# AUFGABE 1
Entscheiden Sie, ob die Aussagen (a) bis (c) mit dem Text zum Sparpaket übereinstimmen. Antworten Sie jeweils mit Ja oder Nein und zitieren Sie die entscheidenden Worte des Textes wörtlich.
(a) Die Grünen übergeben dem Bundespräsidenten eine Darstellung der Ereignisse vom 28.3.2012.
(b) Glawischnig hält den Fehler der Regierungsparteien für behebbar.
(c) Die Zweifel betreffen den ersten Teil des Sparpakets.
# AUFGABE 2
Führen Sie den Text zum Sparpaket nach seinem letzten Satz fort.

# VORLIEGENDER TEXT

+ + + + +

Glawischnig: Bundespräsident möge verfassungsmäßiges Zustandekommen Stabilitätsgesetzes eingehend prüfen

Sparpaket dürfte nicht verfassungskonform beschlossen worden sein

Wien (OTS) - Es ist äußerst zweifelhaft, ob der zweite Teil des Sparpakets gestern verfassungsmäßig zustande gekommen ist. Die Grünen übergeben daher heute Bundespräsident Heinz Fischer eine umfassende Darstellung der Ereignisse von Mittwoch, dem 28.3.2012. Die Grünen ersuchen den Bundespräsidenten, die Vorgänge vor einer allfälligen Beurkundung des verfassungsmäßigen Zustandekommens des 2. Stabilitätsgesetzes 2012 eingehend zu prüfen. "Aus meiner Sicht ist den Regierungsparteien ein irreversibler Fehler unterlaufen, und daher ist dieser Teil des Sparpakets gestern nicht verfassungskonform beschlossenen worden", betont Eva Glawischnig, Bundessprecherin und Klubobfrau der Grünen.

+ + + + +

# Gespeicherte Einträge
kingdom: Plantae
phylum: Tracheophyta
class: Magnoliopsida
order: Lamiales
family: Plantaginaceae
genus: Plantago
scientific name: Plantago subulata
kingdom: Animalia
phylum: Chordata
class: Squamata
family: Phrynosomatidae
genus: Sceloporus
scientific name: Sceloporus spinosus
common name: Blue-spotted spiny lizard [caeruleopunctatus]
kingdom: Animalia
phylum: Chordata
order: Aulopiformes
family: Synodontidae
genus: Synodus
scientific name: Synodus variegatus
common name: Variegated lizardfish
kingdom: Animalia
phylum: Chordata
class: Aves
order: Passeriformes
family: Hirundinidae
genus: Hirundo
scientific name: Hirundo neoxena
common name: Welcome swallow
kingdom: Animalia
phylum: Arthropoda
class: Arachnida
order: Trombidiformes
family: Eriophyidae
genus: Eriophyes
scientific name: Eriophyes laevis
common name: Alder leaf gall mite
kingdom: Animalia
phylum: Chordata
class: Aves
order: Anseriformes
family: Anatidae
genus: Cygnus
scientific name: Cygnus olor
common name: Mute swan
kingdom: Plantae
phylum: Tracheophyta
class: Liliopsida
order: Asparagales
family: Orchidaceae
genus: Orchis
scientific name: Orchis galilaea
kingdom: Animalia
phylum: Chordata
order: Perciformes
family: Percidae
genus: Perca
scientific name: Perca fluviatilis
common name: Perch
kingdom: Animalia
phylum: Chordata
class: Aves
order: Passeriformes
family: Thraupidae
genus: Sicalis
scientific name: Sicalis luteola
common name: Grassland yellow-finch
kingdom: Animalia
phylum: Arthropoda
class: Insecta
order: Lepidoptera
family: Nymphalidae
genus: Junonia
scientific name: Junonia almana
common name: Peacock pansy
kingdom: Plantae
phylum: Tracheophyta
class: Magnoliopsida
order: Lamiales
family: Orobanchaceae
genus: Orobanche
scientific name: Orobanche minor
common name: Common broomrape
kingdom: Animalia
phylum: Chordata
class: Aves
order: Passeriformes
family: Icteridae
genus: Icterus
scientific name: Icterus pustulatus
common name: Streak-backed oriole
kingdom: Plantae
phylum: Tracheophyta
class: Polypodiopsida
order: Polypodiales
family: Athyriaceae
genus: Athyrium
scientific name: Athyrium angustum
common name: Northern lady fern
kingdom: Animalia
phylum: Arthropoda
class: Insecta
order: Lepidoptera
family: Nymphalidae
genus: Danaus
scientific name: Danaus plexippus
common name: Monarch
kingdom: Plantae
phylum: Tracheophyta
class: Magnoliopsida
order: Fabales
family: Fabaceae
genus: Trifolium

+ + + + +

# ANTWORTFELD 1
(a) Ja: „Die Grünen übergeben daher heute Bundespräsident Heinz Fischer eine umfassende Darstellung der Ereignisse von Mittwoch, dem 28.3.2012."
(b) Nein: „Aus meiner Sicht ist den Regierungsparteien ein irreversibler Fehler unterlaufen"
(c) Nein: „ob der zweite Teil des Sparpakets gestern verfassungsmäßig zustande gekommen ist"

# ANTWORTFELD 2
Bei der gestrigen Beschlussfassung des 2. Stabilitätsgesetzes 2012 wurde ein Abänderungsantrag noch einmal handschriftlich abgeändert, NACHDEM er von den Abgeordneten bereits unterschrieben worden war. Verfassungskonform hätte man daher den Antrag zurückziehen und neu einbringen müssen.